O Brasil colocou oficialmente a Lei da Reciprocidade Econômica sobre a mesa na disputa comercial com os Estados Unidos, mas uma eventual resposta às novas tarifas norte-americanas ainda pode levar meses para sair do papel.
O governo iniciou em 13 de agosto a análise para enquadrar as medidas adotadas pelos Estados Unidos na Lei 15.122/2025. Ao mesmo tempo, o Itamaraty notificou Washington e solicitou consultas diplomáticas.
A abertura do procedimento não significa aplicação automática de tarifas contra produtos norte-americanos, é o início de um rito que prevê análise técnica, negociação e eventual definição de contramedidas proporcionais.
Processo pode se estender até o fim do ano
Pelas regras do Decreto 12.551/2025, a Secretaria-Executiva da Camex tem até 30 dias para elaborar o relatório sobre o enquadramento do pedido, prazo que pode ser prorrogado por mais 30 dias.
Depois disso, o Comitê-Executivo de Gestão da Camex também pode usar até 30 dias, prorrogáveis por igual período, para decidir se as medidas norte-americanas permitem a adoção de contramedidas. Uma proposta preliminar ainda pode passar por consulta pública de até 30 dias.
Na etapa final, o Conselho Estratégico da Camex tem até 60 dias, também prorrogáveis por igual período, para deliberar sobre a adoção das medidas, e a própria regulamentação permite adiar a decisão conforme a evolução das negociações diplomáticas.

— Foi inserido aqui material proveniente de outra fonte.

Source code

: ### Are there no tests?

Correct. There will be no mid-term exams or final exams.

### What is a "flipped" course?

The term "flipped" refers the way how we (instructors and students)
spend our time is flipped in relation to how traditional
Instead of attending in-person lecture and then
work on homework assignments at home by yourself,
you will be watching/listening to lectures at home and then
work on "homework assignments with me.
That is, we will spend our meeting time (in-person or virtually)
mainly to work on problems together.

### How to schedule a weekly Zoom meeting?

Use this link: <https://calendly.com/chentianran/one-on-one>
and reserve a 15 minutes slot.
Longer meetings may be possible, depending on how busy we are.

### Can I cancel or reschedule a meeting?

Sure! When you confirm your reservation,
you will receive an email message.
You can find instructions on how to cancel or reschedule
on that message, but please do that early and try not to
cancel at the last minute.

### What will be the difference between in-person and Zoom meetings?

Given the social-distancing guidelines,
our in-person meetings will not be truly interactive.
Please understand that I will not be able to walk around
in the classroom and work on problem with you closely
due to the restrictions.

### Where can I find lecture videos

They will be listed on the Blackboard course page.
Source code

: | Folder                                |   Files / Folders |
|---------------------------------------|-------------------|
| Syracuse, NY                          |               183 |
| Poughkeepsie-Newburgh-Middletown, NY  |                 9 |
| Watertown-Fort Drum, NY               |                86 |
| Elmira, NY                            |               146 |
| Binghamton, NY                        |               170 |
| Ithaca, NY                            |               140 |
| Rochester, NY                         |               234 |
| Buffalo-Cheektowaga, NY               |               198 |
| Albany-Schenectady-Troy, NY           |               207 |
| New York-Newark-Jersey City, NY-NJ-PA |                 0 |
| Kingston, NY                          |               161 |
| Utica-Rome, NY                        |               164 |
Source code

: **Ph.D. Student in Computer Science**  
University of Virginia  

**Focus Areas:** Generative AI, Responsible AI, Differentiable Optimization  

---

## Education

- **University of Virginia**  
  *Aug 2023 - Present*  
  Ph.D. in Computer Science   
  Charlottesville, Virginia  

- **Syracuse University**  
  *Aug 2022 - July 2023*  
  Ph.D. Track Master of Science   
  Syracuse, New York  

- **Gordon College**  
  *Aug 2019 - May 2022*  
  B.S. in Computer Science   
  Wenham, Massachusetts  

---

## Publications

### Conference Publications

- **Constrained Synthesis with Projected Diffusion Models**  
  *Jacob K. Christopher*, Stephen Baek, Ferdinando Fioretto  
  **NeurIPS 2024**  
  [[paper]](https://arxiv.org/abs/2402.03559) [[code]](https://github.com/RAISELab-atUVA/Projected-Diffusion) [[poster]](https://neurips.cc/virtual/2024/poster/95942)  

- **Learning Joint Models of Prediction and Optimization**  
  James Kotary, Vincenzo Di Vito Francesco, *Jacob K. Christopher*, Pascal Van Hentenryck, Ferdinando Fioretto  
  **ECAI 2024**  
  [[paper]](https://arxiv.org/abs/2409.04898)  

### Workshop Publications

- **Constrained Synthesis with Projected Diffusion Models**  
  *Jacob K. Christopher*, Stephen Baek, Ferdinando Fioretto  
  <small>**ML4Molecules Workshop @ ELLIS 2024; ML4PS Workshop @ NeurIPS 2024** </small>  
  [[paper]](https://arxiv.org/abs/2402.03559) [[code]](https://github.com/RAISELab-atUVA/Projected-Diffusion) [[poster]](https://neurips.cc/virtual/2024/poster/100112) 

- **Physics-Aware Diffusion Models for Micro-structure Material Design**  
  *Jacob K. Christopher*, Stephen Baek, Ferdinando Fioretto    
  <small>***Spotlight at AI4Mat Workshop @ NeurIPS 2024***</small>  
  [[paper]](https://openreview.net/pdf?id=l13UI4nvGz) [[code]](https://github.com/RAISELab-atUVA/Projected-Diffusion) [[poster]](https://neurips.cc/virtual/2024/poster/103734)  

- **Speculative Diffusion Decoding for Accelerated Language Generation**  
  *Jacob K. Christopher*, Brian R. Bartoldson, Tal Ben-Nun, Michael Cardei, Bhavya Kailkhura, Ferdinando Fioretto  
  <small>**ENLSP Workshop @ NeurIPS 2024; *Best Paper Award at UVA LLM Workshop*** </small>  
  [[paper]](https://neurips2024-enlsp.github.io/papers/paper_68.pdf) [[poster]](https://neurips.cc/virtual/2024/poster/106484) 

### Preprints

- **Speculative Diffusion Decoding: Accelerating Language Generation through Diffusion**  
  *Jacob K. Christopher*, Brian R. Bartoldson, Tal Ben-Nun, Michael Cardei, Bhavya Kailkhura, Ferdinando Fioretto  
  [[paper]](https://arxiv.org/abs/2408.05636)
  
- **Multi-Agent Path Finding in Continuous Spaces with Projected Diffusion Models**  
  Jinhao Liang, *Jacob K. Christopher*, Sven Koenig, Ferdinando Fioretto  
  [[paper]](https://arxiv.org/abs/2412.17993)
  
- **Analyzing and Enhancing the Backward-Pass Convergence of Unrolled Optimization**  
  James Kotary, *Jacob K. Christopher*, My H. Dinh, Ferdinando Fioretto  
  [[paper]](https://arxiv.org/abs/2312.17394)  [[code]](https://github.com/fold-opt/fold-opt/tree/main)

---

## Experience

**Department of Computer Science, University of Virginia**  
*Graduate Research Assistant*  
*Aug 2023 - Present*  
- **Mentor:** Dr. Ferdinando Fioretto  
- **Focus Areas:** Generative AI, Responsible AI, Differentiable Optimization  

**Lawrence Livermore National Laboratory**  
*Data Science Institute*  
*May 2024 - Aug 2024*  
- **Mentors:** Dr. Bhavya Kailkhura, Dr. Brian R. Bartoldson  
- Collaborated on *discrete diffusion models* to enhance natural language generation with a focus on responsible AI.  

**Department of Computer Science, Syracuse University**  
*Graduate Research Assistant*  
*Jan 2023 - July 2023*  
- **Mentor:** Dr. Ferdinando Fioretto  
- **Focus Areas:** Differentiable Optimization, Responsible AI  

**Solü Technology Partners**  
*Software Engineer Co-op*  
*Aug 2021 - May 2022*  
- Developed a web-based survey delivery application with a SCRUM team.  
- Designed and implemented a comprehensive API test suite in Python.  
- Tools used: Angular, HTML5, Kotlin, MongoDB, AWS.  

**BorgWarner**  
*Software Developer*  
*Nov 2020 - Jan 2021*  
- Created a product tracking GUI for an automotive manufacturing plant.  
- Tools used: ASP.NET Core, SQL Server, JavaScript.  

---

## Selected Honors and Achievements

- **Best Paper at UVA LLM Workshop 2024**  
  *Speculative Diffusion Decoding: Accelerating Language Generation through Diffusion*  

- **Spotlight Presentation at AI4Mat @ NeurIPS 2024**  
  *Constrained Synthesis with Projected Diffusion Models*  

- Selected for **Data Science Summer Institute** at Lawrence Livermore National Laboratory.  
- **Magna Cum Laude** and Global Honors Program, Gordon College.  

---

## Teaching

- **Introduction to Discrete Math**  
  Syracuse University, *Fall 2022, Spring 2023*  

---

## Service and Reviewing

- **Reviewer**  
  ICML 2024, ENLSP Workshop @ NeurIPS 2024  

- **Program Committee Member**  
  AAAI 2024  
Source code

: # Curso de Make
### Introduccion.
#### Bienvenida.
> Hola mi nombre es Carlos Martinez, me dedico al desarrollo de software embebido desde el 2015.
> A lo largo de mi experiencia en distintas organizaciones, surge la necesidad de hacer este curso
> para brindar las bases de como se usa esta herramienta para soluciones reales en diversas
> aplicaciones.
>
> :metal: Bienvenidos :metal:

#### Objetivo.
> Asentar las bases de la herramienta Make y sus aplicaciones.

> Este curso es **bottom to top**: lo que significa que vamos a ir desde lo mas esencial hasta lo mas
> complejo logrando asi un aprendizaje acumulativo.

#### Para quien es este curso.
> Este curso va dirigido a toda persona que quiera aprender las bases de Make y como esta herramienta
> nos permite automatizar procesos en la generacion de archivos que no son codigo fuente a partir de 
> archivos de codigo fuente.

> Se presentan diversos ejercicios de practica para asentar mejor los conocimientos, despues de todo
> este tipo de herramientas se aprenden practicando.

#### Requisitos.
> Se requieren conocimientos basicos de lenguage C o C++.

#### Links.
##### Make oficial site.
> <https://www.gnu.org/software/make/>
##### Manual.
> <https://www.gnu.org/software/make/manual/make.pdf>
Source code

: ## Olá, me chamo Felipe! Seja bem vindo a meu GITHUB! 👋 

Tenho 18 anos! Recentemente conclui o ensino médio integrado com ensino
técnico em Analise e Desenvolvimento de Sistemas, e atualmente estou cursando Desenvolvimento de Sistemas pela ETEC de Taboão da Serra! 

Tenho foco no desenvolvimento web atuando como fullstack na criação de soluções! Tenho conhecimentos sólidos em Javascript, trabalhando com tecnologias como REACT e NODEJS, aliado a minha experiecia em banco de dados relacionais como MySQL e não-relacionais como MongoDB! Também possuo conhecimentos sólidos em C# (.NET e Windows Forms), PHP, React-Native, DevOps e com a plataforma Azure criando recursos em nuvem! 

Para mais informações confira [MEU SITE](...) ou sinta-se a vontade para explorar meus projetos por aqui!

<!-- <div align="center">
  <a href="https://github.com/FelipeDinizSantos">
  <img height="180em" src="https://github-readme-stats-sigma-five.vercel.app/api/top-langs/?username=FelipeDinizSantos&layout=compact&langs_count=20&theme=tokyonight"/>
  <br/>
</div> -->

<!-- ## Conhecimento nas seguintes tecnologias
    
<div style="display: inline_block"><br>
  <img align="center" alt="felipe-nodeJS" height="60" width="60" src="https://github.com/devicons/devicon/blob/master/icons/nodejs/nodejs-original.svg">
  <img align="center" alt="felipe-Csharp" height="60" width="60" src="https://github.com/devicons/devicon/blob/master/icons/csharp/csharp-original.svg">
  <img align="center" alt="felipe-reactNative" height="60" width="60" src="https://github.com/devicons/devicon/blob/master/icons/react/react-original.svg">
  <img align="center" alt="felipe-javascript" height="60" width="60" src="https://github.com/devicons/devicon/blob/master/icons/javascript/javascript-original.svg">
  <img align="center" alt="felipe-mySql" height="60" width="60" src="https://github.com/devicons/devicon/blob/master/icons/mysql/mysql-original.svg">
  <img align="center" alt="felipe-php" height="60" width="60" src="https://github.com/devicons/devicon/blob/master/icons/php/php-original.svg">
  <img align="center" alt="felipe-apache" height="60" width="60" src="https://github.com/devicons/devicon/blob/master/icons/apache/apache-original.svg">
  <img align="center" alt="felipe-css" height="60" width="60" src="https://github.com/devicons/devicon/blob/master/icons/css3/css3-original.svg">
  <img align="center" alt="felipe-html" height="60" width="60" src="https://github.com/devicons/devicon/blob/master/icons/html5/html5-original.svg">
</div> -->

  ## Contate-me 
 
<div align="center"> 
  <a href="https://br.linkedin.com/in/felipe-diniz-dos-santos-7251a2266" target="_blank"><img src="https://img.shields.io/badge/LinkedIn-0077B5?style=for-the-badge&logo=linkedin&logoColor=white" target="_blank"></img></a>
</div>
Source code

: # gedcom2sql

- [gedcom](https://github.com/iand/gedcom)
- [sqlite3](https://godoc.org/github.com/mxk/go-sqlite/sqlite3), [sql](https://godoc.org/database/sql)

Na prática, isso significa que uma resposta efetiva pode avançar para o fim de 2026, dependendo do ritmo das análises e, principalmente, das conversas entre Brasília e Washington.
Tarifas já atingem parte relevante das exportações
As duas medidas mais recentes dos Estados Unidos estabeleceram sobretaxas adicionais de 25% e 12,5% sobre parcelas das exportações brasileiras.
Segundo o Ministério do Desenvolvimento, Indústria, Comércio e Serviços, aproximadamente 23,1% das vendas brasileiras ao mercado norte-americano estão sujeitas às novas tarifas da Seção 301.
O açúcar está entre os produtos atingidos pela sobretaxa de 25%, enquanto máquinas e equipamentos, além de outros produtos, podem enfrentar cobrança acumulada de 37,5%. Café, carnes, suco de laranja e frutas estão entre os itens que ficaram fora dessas duas novas sobretaxas, embora possam estar sujeitos às tarifas ordinárias já existentes.
Para o agronegócio, o impacto não termina apenas nos produtos diretamente taxados. Uma eventual reação brasileira também precisa considerar o custo de máquinas, equipamentos, tecnologias e outros itens importados dos Estados Unidos.
Governo ainda aposta em negociação
O Brasil já levou a disputa também para a Organização Mundial do Comércio. Em julho, o governo solicitou consultas contra as duas medidas norte-americanas, argumentando que as tarifas são incompatíveis com obrigações assumidas pelos Estados Unidos no sistema multilateral de comércio.
Mesmo com a abertura do processo de reciprocidade, a orientação brasileira continua sendo priorizar o diálogo. A Lei da Reciprocidade funciona, neste momento, também como instrumento de pressão nas negociações.
O desafio será definir uma eventual resposta capaz de atingir interesses norte-americanos sem aumentar custos para setores brasileiros que dependem de importações.
Para o agro, quanto mais longa a disputa, maior a incerteza sobre contratos, preços e estratégias de comercialização.
A reciprocidade já entrou no jogo, mas ainda não virou retaliação.
Agora, o Brasil tenta descobrir se consegue chegar a um acordo antes de precisar usar as contramedidas que começou a preparar.